Contrary to what union leaders and members said in public statements, incomes rise just as fast in right-to-work states as in other states when the cost of living is properly considered, Stevenson argued:
You can’t compare wages in right-to-work states like Alabama or Georgia, where houses sell for a quarter of the price of [those in] California, without adjusting for cost of living. My own analysis shows real household incomes have grown just as fast in right-to-work states since 2000—2.1 percent—as in non-right-to-work states—2.2 percent.
‘Clear Legal Path’
Stevenson cited a 2015 report from The Heritage Foundation that shows right-to-work laws do not lower pay in the private sector.
Right-to-work states have equal rates of health insurance coverage subsidized by private employers, Stevenson told council members, adding:
In summary, worker pay, benefits, and safety are the same with or without right-to-work [laws]. However, faster economic growth will raise incomes through higher-paying occupations and a tighter labor force, putting upward pressure on wages.
It is certainly true that unions likely would challenge a right-to-work law in court, Buchanon told The Daily Signal, but the Kentuckian said that Sussex County officials, in his opinion, should have pressed ahead.

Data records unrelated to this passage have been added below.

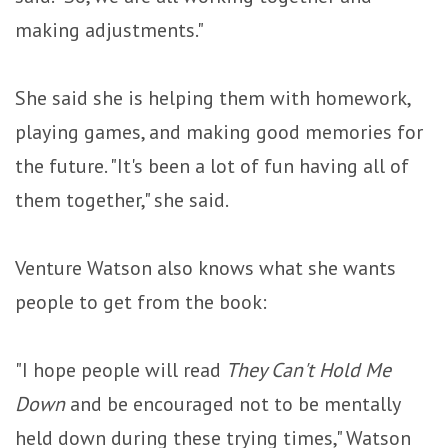
making adjustments."
She said she is helping them with homework,
playing games, and making good memories for
the future. "It's been a lot of fun having all of
them together," she said.
Venture Watson also knows what she wants
people to get from the book:
"I hope people will read
They Can't Hold Me
Down
and be encouraged not to be mentally
held down during these trying times," Watson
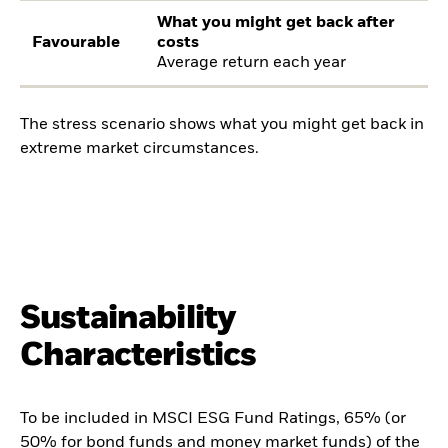
What you might get back after
Favourable
costs
Average return each year
The stress scenario shows what you might get back in
extreme market circumstances.
Sustainability
Characteristics
To be included in MSCI ESG Fund Ratings, 65% (or
50% for bond funds and money market funds) of the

“Although I am not familiar with Delaware’s constitution or their laws, the federal courts were clear in their decision about the legal rights of counties as political subdivisions of the state,” the Warren County official said.

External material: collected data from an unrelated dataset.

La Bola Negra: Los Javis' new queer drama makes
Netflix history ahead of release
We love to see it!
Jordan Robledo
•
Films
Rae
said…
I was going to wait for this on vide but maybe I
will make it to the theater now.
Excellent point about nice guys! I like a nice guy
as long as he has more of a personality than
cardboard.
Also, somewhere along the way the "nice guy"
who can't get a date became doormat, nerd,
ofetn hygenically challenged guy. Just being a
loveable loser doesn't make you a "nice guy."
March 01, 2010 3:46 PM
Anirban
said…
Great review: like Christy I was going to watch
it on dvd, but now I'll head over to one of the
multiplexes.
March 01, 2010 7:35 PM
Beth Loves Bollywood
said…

“The courts recognized counties’ rights and responsibilities to govern and make laws in the interest of protecting individual workers’ rights and freedoms, and for economic development and commerce,” Buchanon said, adding:
I believe that the unanimous decision of the federal appeals court in the Hardin County, Kentucky, decision established a clear legal path forward for counties in most every U.S. state.
This doesn’t mean that a union can’t file a suit. Certainly they have the right to file legal action, as everyone does. However, that doesn’t mean they can win, and in light of the federal appeals court’s decision, their suit would appear to me to be a waste of their time and of their members’ money.